▸ Required work
Scan the entries for the word "Quận" and report how many lines contain it, as a number with no other words.

*****

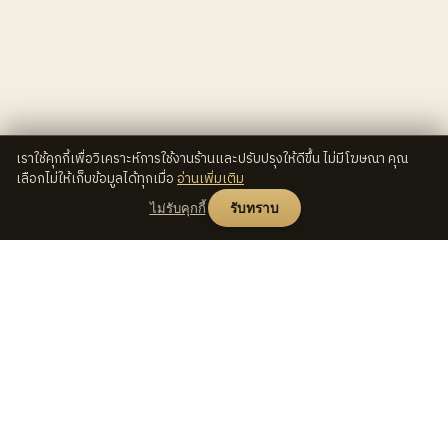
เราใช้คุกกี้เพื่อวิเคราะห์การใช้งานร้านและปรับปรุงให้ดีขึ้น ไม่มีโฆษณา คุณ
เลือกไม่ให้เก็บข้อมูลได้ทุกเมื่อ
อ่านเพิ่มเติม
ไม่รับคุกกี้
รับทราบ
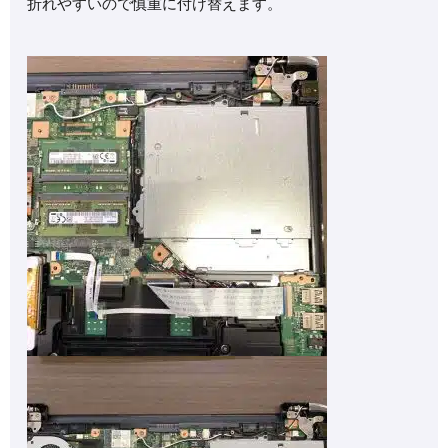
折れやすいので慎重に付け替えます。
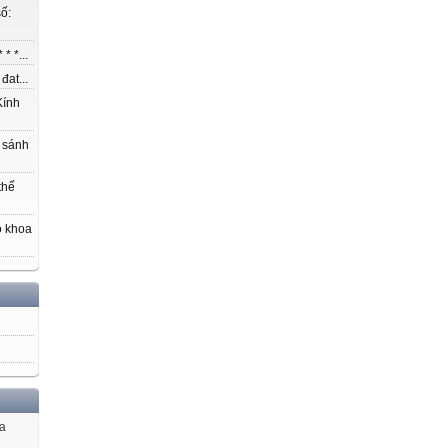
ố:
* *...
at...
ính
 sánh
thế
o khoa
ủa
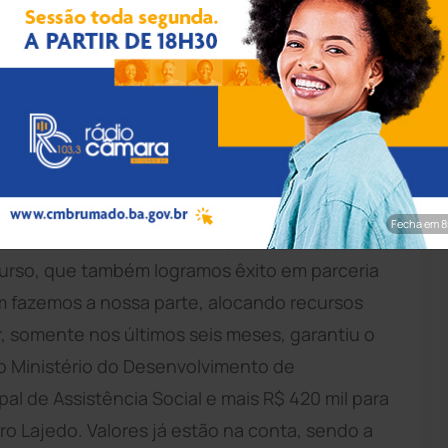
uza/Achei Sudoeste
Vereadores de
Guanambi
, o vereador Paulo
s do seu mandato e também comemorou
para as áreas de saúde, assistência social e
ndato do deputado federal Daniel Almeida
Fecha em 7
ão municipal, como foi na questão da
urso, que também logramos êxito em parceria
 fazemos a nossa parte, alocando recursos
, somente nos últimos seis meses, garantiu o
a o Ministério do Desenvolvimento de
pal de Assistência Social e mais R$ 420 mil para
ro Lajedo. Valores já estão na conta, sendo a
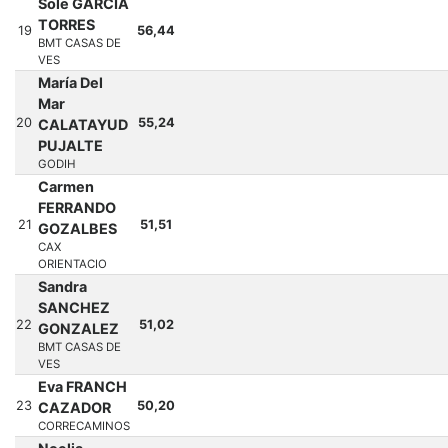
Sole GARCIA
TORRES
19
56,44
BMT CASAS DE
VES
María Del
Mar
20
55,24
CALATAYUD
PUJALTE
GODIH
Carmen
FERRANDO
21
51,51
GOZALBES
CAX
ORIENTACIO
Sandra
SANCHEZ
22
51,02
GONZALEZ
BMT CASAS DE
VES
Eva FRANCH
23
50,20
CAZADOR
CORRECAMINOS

*****

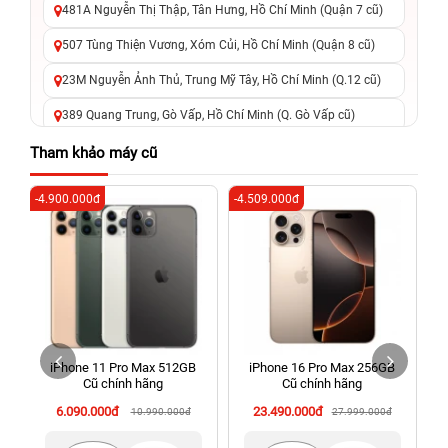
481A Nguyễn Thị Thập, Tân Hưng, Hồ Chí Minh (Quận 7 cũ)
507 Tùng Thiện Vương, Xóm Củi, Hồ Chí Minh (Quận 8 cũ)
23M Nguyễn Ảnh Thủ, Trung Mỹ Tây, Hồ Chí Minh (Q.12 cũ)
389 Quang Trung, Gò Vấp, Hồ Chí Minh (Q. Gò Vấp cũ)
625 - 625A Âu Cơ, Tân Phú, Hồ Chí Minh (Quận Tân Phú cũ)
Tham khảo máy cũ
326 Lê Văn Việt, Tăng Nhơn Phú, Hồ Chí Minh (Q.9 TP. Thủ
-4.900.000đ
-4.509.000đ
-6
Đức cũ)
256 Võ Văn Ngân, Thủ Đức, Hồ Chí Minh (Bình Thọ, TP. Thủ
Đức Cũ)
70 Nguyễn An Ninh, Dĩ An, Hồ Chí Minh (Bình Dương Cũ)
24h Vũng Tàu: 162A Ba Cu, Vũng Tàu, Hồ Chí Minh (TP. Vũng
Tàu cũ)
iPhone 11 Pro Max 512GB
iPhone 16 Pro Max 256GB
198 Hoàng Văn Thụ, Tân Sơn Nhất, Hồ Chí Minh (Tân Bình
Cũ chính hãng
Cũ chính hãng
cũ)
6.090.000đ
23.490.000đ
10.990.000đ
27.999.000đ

*****

▸ Written answer
3